No city in the Garden State is quite as art-saturated as Jersey City. The proximity of New York is a contributing factor, but it’s not the whole story. Artists in Hudson County are not mere aspirants, and don’t work in the Empire State’s shadow: they’ve got their own peculiar aesthetic, and they sing in their own idiosyncratic voices. There will be strong work viewable all over town during Art Weekend (as there is every weekend). Greg Brickey, a veteran curator who threw art shows in the rotunda of City Hall, will work some of that transformational magic at IMUR, a gorgeous jewel box of a gallery in the restored back room of Rumi, a Turkish restaurant in the Paulus Hook neighborhood. “Flow State” contains work by Nicole Basilone, a painter whose dripping pictures of flowers burst with chaotic spring energy, the queer satyr-scapes of Daniel Morowitz, and the strange menageries of Sue Eldridge Ward — balls of plants, animals, faces and suggestive shapes. April seeds are blooming at EONTA Space in McGinley Square, too, where displayed artist Athena Toledo has selected work by two creators, who have, in turn, chosen works by two more. You don’t have to listen closely to hear the members of a creative community talking to each other, influencing each other, pushing each other. In Jersey City, you’ll get it immediately.

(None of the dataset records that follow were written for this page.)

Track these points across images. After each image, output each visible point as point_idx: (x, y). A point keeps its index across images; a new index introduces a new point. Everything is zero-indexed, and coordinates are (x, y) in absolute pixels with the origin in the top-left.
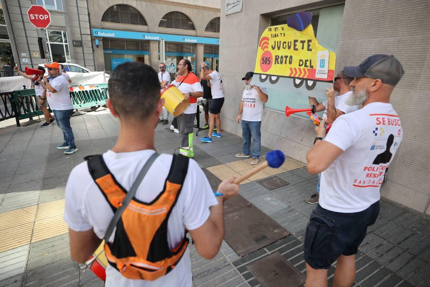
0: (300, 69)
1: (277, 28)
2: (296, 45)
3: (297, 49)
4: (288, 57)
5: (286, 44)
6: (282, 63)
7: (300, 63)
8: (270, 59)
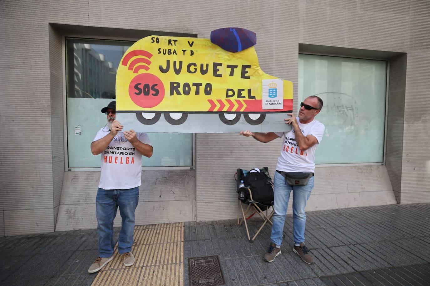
0: (229, 102)
1: (175, 41)
2: (218, 70)
3: (220, 76)
4: (201, 84)
5: (195, 67)
6: (187, 93)
7: (227, 93)
8: (156, 87)
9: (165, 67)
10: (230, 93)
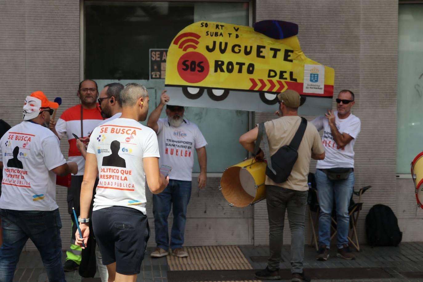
0: (271, 82)
1: (222, 26)
2: (262, 52)
3: (263, 57)
4: (244, 64)
5: (240, 48)
6: (230, 71)
7: (269, 74)
8: (201, 65)
9: (211, 47)
10: (272, 74)
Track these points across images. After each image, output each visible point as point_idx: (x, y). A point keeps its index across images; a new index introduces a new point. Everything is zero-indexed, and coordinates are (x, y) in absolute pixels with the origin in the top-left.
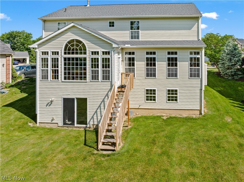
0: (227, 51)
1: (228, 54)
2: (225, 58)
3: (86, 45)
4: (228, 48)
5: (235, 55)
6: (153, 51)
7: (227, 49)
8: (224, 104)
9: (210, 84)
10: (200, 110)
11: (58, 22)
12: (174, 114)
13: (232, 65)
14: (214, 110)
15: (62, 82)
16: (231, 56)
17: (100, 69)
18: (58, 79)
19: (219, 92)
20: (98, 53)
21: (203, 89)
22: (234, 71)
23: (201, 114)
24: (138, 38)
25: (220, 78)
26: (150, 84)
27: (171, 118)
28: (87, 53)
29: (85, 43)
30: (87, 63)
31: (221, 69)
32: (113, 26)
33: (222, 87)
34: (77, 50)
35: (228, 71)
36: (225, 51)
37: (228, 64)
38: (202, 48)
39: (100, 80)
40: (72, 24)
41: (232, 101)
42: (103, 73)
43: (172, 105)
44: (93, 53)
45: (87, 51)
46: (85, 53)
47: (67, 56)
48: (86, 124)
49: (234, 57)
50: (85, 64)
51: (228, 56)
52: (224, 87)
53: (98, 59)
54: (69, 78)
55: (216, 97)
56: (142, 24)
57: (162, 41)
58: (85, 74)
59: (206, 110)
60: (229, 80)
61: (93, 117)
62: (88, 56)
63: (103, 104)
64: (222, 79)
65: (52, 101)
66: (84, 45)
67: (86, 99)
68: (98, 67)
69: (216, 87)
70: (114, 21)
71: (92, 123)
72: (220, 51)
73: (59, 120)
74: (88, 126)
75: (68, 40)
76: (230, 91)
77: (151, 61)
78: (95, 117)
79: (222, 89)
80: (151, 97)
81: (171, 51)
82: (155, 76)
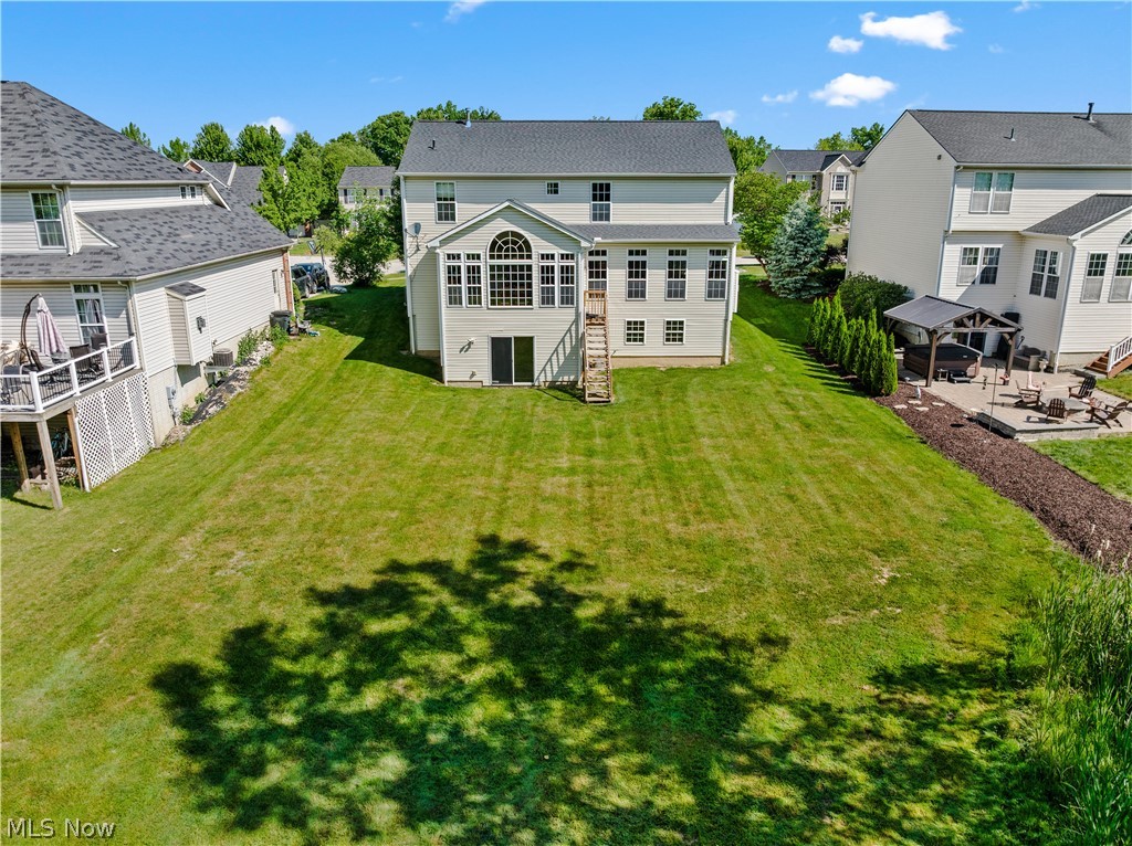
0: (789, 229)
1: (791, 238)
2: (783, 247)
3: (531, 242)
4: (794, 221)
5: (809, 241)
6: (641, 249)
7: (791, 225)
8: (768, 348)
9: (744, 312)
10: (723, 358)
11: (436, 181)
12: (676, 364)
13: (799, 266)
14: (746, 356)
15: (488, 309)
16: (799, 243)
17: (557, 285)
18: (480, 303)
19: (762, 328)
20: (553, 257)
21: (730, 318)
22: (803, 280)
23: (723, 363)
24: (608, 219)
25: (767, 298)
26: (635, 310)
27: (672, 369)
28: (533, 256)
29: (529, 239)
30: (534, 276)
31: (772, 274)
32: (556, 192)
33: (769, 316)
34: (514, 250)
35: (788, 279)
36: (785, 230)
37: (788, 261)
38: (732, 243)
39: (556, 305)
40: (507, 204)
41: (783, 344)
42: (562, 293)
43: (674, 349)
44: (543, 257)
45: (533, 254)
46: (529, 257)
47: (496, 262)
48: (532, 381)
49: (805, 245)
50: (530, 277)
51: (792, 242)
52: (774, 317)
53: (553, 267)
54: (500, 302)
55: (752, 338)
56: (615, 189)
57: (657, 227)
58: (530, 294)
59: (732, 359)
60: (789, 302)
61: (544, 369)
62: (536, 263)
63: (561, 346)
64: (773, 300)
65: (470, 343)
66: (526, 242)
67: (531, 339)
68: (553, 283)
69: (757, 317)
70: (559, 182)
71: (542, 379)
72: (774, 226)
73: (485, 375)
74: (536, 384)
75: (498, 232)
76: (786, 326)
77: (637, 267)
78: (548, 368)
79: (769, 321)
80: (635, 335)
81: (674, 248)
82: (643, 295)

Works by Trish Gianakis are currently on display at The Watchung Arts Center.

• “Remains” by Andrea McKenna and “Indelible” by Trish Gianakis at Watchung Arts Center, 18 Stirling Road, Watchung

And while we’re on the subject of dialogues, there is a deep and rewarding exchange going on in the eastern Somerset hills. At Watchung Arts Center, curator Paul Pinkman has gotten awfully good at pairing artists who speak to each others’ concerns in unexpected ways, and in Andrea McKenna and Trish Gianakis, he has found superficial opposites who approach similar themes from radically different angles. McKenna, who paints faces in rusts, grays and depleted institutional greens on burlap and hangs these doleful banners on found wood, captures her subjects in a transitory state between life and death. Gianakis, champion of the bold gesture, creates portraits of adamantine characters and invites audiences to approach these near-superheroic figures through XR codes and other digital tricks. McKenna’s work is solemn but full of spiritual motion; Gianakis’ is forceful but also curiously still. They’re both pushing towards the transhuman experience — a state that awaits us all in an uncertain future where our identities are absorbed into the mechanical and the digital, or into the long blur of time itself.

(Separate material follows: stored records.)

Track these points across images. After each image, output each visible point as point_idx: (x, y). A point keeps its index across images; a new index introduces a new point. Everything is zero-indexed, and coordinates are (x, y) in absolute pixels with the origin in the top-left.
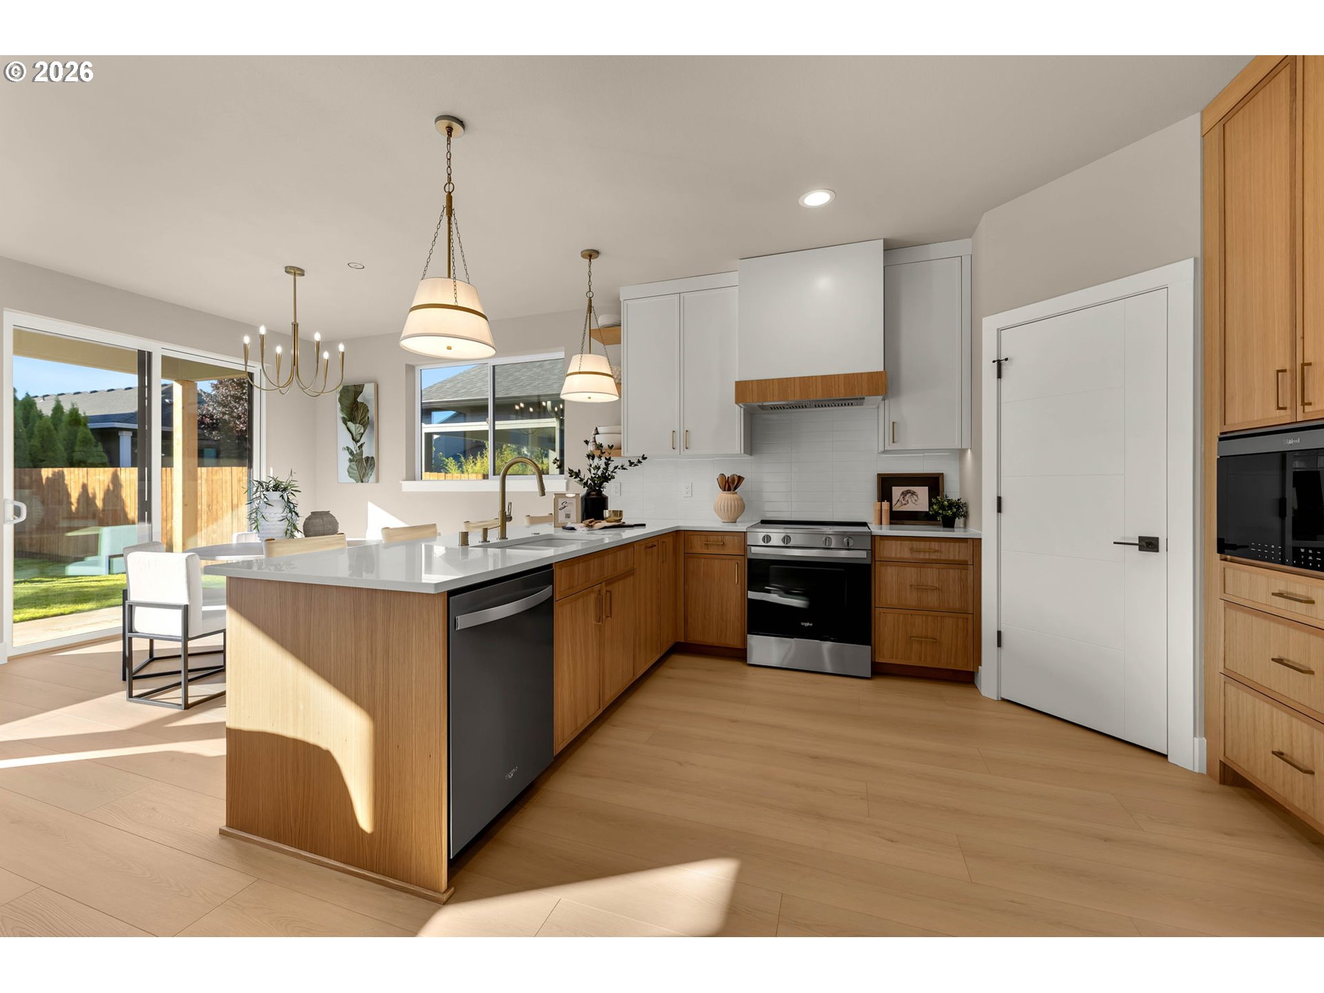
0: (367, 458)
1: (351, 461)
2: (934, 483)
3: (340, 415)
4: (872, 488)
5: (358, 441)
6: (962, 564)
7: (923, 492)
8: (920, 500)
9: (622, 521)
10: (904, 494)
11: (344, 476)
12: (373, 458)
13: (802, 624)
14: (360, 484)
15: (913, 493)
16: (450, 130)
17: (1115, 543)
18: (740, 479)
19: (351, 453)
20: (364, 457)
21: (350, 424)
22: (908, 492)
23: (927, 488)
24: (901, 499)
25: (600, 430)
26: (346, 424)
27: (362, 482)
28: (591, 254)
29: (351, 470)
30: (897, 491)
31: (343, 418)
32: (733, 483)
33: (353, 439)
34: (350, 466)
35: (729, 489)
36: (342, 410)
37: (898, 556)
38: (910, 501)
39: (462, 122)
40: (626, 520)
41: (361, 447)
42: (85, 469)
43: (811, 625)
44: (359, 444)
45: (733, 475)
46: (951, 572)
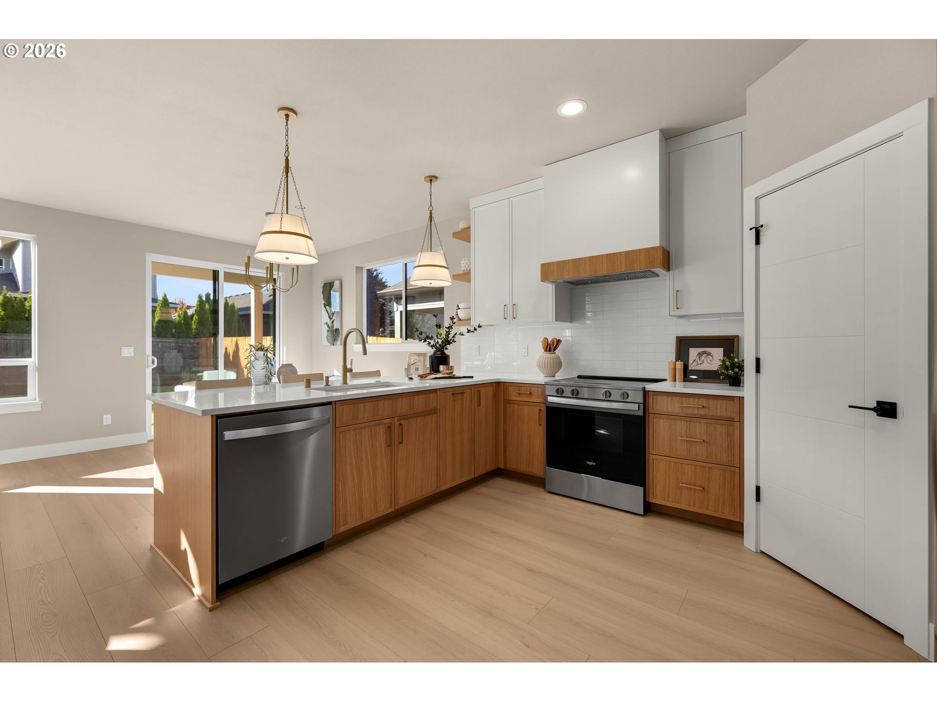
0: (336, 329)
1: (328, 331)
2: (730, 344)
3: (323, 302)
4: (670, 350)
5: (332, 318)
6: (729, 421)
7: (718, 353)
8: (715, 359)
9: (453, 374)
10: (700, 354)
11: (325, 342)
12: (339, 329)
13: (588, 462)
14: (332, 346)
15: (709, 354)
16: (287, 116)
17: (850, 406)
18: (559, 341)
19: (328, 326)
20: (334, 329)
21: (327, 307)
22: (704, 353)
23: (723, 349)
24: (697, 359)
25: (460, 306)
26: (325, 308)
27: (334, 345)
28: (432, 179)
29: (328, 338)
30: (693, 352)
31: (324, 304)
32: (553, 345)
33: (329, 317)
34: (328, 335)
35: (550, 350)
36: (324, 299)
37: (669, 410)
38: (705, 360)
39: (292, 109)
40: (456, 373)
41: (333, 322)
42: (231, 338)
43: (594, 464)
44: (332, 320)
45: (554, 338)
46: (719, 427)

1978 Arts Center, 1978 Springfield Ave., Maplewood

Some regional arts centers have taken the advent of GSAW as a prompt to create mini-festivals of their own. At the 1978 Arts Center in Maplewood, organizers have already demonstrated an ample ability to throw a party. They have combined openings and arts talks with jazz shows that draw from the deep pool of accomplished musicians who make their homes in Essex County. It’s a creative outlet for a community that is full of artists and, over the weekend, they will be showing off what they’ve got. They’re promising an open reception on Friday night, a party on Saturday with live music and food vendors, and discussions with the organizers and artists on Saturday. If the past is any guide, it’ll be lively: Maplewood is an opinionated place.

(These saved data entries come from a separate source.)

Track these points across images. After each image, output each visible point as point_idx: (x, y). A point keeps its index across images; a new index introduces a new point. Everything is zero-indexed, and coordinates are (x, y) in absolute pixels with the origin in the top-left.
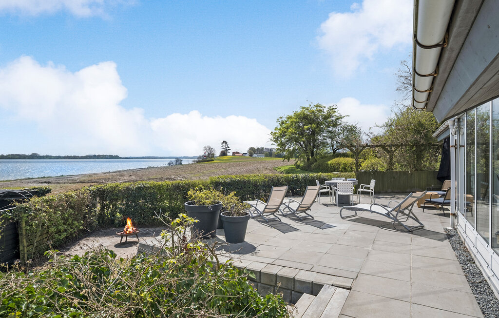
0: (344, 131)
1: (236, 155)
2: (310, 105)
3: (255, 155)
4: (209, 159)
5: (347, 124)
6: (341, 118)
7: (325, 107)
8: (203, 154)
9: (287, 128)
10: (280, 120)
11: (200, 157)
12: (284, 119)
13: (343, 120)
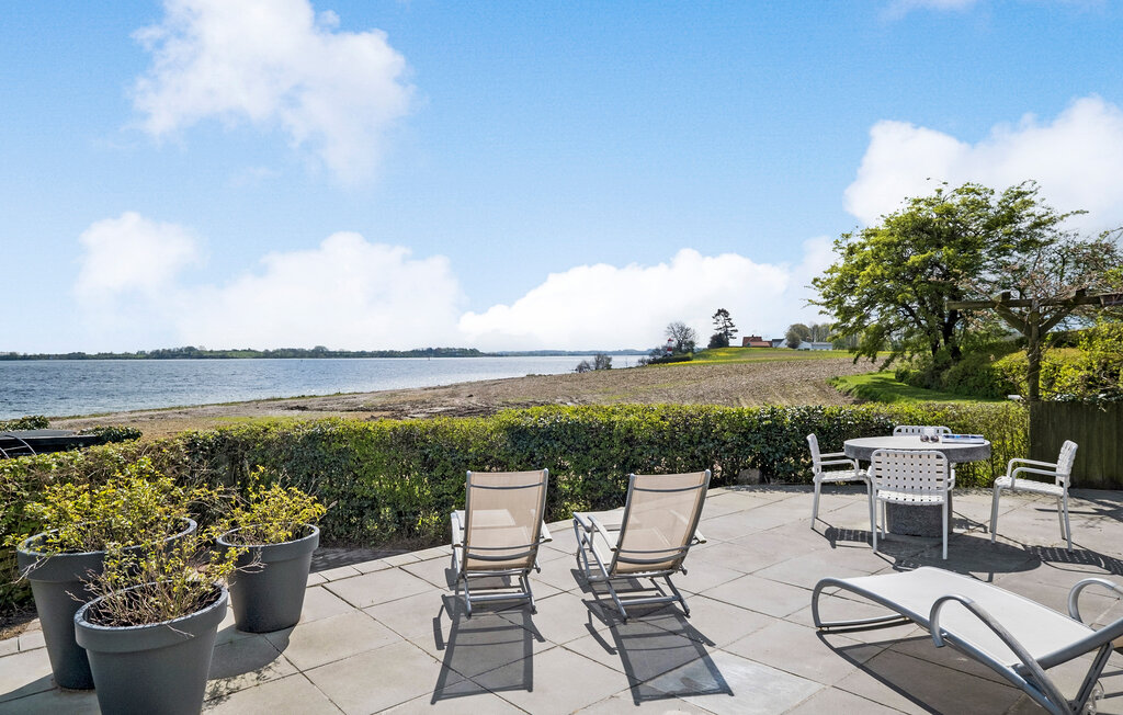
0: (1064, 262)
1: (752, 344)
2: (940, 191)
3: (804, 345)
4: (680, 355)
5: (1078, 240)
6: (1053, 221)
7: (992, 192)
8: (665, 343)
9: (863, 265)
10: (844, 244)
11: (657, 351)
12: (856, 240)
13: (1059, 227)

Gardenship, 205 Campus Drive Building, Kearny

Then there is the Gardenship, a massive facility in the part of Hudson County visible from the Pulaski Skyway — that bend in the Hackensack River full of smokestack factories, warehouses, truck depots and unbroken stretches of black macadam. The artists who have made their studios there have leaned into the industrial and post-industrial character of the landscape and given us a view from street and swamp level that ought to be familiar to anybody who has lived or worked or passed through Northeast Jersey. In so doing, they have reminded us that everything in the built environment is the residue of design, and as rough-hewn as it may sometimes be, everything has an aesthetic. This weekend (10 a.m. on Friday and 8 p.m. on Sunday), they are offering workshops on casting molten metal into resin bonded sand molds, which is a skill as useful to an architect as it is to a sculptor. If that sounds a little brawny and masculine to you, that it is. Gardenship is aware of this and, later this spring, they will be compensating for the muscularity of their activities with “Woman Heavy Exhibition,” a female-centric show at a new space at Kearny Point’s Building 78. In the meantime, their facility remains unique, and a crucial counterweight on the delicately calibrated scales of Garden State art.

Didier William’s “What We Will Make Together” can be seen at The Zimmerli Art Museum in New Brunswick.

• “Repossession: Didier William and Paul Gardère” at Zimmerli Art Museum, 71 Hamilton St., New Brunswick

Didier William is a master of lightning. The subjects of his paintings are shot through with electricity, illuminated and glowing, hovering above couches, upended, gyrating in space, or floating on the surface of turbulent water. Their bodies are made of hundreds of eyes, painted in white on blue-black skin, jolted awake by inspiration, or ordeal, or some combination of both. Paul Gardère, his fellow Haitian-American artist, laid on paint so thick that it takes on the quality of tilled and fertile topsoil. Both William and Gardère are portraitists at heart, and their mysterious subjects are caught up in the dynamics of colonial history, cultural exchange and intercontinental transit. Their pieces allude to religious imagery and historical happenstance, but they’re elusive, too — they seem to belong to no nation in particular, but they’re unmistakably modern New World stories. William teaches at Mason Gross; Gardère, alas, is no longer with us. They are astutely paired here, and the magnetic resonances between their work light up the spaces between the canvases.

The Zimmerli has put this small but potent show right in the middle of their European galleries to serve as a reminder and a riposte. It is, if you’ll forgive me, eye-opening: an encounter with unique ways of seeing that are nonetheless rooted in our collective experience as Garden Staters and Americans.